The AI Game: If Thailand Doesn’t Start Now, We Could Fall 10 Years Behind the World

On December 4, 2025, at the GLOBAL ARTIFICIAL INTELLIGENCE MACHINES AND ELECTRONICS EXPO (AIE) 2025 in Macau, Oranuch Lertsuwanakit—CEO and Co-Founder of Techsauce—joined a panel discussion titled Digital Bridges: AI & Market Analytics Transforming China ASEAN Global Trade, organized by the Thai e-Commerce Association and TeC.

In her session, Oranuch painted a vivid picture of how global trade is being rebuilt by AI. She emphasized that technology is no longer just a tool—it’s becoming a new infrastructure layer connecting China, ASEAN, and the world. She outlined three critical points that Thai businesses and the country must urgently address.

The new global supply chain: AI embedded from factory to customer

One key point Oranuch stressed is that AI’s role today extends far beyond the chatbots or coding assistants many are familiar with. AI is the key driver powering the entire global supply chain—upstream, midstream, and downstream—making every step smarter because each step now has its own brain.

Upstream: Predictive AI for production planning, Physical AI like factory robotics, and AI Vision for real-time quality inspection

Midstream: Blockchain + Digital Twin combined with AI creates transparent, easily traceable logistics systems

Downstream: AI analyzes markets and personalizes customer experiences, making every touchpoint resonate with consumers

AI breaks down cross-border barriers

Before diving deeper, Oranuch set the stage: international expansion used to be fraught with obstacles—language, culture, regulations, and understanding local consumers. These barriers made cross-border market testing slow and risky. Now AI is making those walls thinner and more flexible:

Accelerated Prototyping: Market testing and prototyping that once took weeks now takes minutes, letting businesses experiment with new ideas faster than ever

Cultural Resonance: AI doesn’t just translate—it helps adapt brand identity and communication to match each country’s culture, maximizing customer engagement

Infinite Scalability: AI Multimodal Agents manage workflows across multiple markets simultaneously, reducing the need for large local teams

Oranuch concluded that the real bottleneck isn’t language, capital, or headcount—it’s AI Fluency. If organizations don’t understand and use AI intelligently, they’ll fall behind competitors and miss business opportunities.

Thailand must build its own edge—not just keep up

If Thailand wants to compete globally, we can’t be just AI users—we must build deep, defensible advantages of our own.

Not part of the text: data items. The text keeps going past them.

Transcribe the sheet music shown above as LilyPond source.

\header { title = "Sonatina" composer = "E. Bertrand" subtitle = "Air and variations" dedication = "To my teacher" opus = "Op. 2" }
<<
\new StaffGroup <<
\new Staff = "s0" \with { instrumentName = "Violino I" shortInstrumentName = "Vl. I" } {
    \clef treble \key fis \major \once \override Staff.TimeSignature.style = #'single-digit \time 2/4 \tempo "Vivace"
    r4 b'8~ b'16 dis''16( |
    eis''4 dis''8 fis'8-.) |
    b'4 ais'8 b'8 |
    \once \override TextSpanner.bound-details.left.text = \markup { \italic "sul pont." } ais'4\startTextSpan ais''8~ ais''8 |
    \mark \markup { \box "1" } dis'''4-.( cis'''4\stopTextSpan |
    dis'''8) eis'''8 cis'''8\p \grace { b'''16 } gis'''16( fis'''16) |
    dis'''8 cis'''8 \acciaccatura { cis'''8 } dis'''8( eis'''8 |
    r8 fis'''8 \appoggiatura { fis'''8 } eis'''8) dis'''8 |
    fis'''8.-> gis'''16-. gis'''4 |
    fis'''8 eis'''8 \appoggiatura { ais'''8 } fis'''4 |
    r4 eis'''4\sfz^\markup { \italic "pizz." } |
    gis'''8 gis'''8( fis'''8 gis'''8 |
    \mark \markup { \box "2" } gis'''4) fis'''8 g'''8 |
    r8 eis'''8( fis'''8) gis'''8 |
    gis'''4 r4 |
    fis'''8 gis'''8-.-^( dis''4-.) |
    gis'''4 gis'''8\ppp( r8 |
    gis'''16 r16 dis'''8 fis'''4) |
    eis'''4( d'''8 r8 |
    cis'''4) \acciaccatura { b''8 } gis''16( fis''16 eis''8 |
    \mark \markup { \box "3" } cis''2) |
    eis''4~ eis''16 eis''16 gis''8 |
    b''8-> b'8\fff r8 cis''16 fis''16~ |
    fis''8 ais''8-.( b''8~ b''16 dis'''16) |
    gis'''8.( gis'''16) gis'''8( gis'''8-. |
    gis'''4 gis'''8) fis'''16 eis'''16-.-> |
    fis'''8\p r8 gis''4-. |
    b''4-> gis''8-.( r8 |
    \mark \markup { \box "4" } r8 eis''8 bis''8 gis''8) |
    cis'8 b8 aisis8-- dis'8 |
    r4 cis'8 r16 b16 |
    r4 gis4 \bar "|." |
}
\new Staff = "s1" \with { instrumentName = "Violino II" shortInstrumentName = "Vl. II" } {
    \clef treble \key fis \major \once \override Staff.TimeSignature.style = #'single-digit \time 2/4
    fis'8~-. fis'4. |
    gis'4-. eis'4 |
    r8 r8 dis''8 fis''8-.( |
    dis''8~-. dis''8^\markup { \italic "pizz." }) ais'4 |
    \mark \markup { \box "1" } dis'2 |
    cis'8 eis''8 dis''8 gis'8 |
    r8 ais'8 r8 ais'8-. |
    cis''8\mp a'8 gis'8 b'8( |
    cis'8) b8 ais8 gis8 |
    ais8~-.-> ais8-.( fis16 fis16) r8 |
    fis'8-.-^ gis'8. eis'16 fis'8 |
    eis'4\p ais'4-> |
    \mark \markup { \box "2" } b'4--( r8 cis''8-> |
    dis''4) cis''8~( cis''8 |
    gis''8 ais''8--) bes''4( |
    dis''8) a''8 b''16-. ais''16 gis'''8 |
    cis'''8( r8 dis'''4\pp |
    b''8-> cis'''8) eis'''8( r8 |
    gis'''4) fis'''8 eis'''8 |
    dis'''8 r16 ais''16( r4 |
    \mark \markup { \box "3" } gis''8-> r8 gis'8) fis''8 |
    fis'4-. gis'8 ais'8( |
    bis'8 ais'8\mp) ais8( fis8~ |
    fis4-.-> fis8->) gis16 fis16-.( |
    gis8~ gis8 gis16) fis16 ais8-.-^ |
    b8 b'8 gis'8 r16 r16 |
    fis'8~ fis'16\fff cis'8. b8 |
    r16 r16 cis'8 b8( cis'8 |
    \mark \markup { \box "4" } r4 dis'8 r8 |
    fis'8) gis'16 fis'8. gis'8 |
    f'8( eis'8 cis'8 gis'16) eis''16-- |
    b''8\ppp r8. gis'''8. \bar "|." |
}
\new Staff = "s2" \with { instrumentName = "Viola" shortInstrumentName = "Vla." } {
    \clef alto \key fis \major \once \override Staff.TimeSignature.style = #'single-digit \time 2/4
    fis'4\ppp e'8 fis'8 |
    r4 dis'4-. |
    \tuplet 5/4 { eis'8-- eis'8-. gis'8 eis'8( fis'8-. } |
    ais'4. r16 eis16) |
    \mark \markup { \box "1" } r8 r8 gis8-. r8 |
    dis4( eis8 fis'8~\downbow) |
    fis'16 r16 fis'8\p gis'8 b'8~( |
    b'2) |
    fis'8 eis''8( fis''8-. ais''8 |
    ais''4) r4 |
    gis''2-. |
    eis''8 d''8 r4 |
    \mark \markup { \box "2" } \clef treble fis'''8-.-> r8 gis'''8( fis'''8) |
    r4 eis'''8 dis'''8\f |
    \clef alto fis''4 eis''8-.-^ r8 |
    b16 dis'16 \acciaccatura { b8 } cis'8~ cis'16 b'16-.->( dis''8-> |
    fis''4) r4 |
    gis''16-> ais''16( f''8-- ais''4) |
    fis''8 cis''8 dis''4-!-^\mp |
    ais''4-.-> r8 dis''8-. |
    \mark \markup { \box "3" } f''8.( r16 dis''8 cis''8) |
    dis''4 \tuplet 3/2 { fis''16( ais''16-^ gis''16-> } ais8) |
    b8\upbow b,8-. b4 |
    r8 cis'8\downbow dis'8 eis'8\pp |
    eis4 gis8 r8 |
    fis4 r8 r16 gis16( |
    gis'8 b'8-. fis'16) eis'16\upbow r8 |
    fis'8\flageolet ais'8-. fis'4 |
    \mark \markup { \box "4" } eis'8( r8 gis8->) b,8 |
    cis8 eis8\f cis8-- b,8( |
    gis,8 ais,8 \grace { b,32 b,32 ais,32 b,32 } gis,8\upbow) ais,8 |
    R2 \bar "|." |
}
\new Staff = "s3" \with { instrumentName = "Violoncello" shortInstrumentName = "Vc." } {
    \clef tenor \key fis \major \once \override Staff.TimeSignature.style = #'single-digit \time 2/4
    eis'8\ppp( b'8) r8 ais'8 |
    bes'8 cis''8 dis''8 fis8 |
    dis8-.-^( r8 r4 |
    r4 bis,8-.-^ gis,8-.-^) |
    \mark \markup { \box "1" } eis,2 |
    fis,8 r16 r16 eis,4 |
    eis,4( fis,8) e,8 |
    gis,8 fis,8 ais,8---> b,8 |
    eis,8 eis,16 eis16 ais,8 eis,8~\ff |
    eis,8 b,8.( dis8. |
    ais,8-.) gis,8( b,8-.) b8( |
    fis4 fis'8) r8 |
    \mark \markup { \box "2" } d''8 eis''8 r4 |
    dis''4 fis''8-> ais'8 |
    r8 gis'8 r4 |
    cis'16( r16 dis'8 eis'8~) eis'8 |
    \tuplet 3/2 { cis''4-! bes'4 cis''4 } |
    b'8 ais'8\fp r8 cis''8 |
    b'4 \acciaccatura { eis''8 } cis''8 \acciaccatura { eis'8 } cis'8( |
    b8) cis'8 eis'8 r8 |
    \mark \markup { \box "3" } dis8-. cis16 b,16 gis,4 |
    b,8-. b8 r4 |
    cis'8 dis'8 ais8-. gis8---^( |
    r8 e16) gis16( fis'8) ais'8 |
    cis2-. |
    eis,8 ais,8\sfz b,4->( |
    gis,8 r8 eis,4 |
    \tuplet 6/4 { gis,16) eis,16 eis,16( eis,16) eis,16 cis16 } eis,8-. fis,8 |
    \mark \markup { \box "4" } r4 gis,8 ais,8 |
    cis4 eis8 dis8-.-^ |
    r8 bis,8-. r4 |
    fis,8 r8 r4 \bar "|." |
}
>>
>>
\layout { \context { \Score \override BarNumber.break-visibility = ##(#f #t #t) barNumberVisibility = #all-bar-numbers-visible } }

Since every country is moving in the same AI direction, merely adopting AI makes us just another user. Thailand must focus on what’s uniquely ours and turn it into strength:

Building truly Thai Sovereign AI

Oranuch explained Thailand’s potential lies in local data and domain expertise that other nations lack. Thailand possesses highly valuable, unique datasets and knowledge—such as decades of agricultural data, deep expertise in food processing and supply chains, and health-related insights.

If we leverage these assets to develop specialized AI models and applications, we create genuine competitive advantage for the country.

Investing more in deep tech—and top talent

Another key point: Thailand needs a support system that helps deep tech scale in time, not die in R&D. Deep tech startups often hit the "valley of death"—the stage requiring massive capital before revenue materializes.

Oranuch proposed Thailand should have:

  • Smart Capital: Investment that brings knowledge, networks, and expertise
  • Support systems for research, testing, and prototyping
  • Talent development in AI, robotics, and BioTech + AI (e.g., drug discovery, new materials) and other future-defining industries

If we can stand on our own technological foundation, it becomes a long-term national strength.

Planning for the long game—not quick wins

Oranuch concluded clearly: now is the time Thailand must act seriously. Technology decisions aren’t one- or two-year moves—they’re a long game defining national capabilities for the next 10–20 years. If we focus only on short-term results, we risk falling behind. But if we start cultivating our own competitive advantages today, Thailand still has a real chance to rise and compete regionally.

Ultimately, Oranuch’s message was clear: Thailand doesn’t need to compete on size, but on strengths others can’t copy—whether specialized data, food and agriculture potential, health expertise, creativity, or Thai entrepreneurs’ speed of adaptation. And we must look beyond just the Thai market.

If Thailand dares to invest in deep tech starting today, builds and attracts top talent into the ecosystem, and commits to the long-term game—not short-term projects—Thailand’s opportunity is bigger than many think. Not just keeping up with the world, but stepping up to compete in the region’s most critical industries.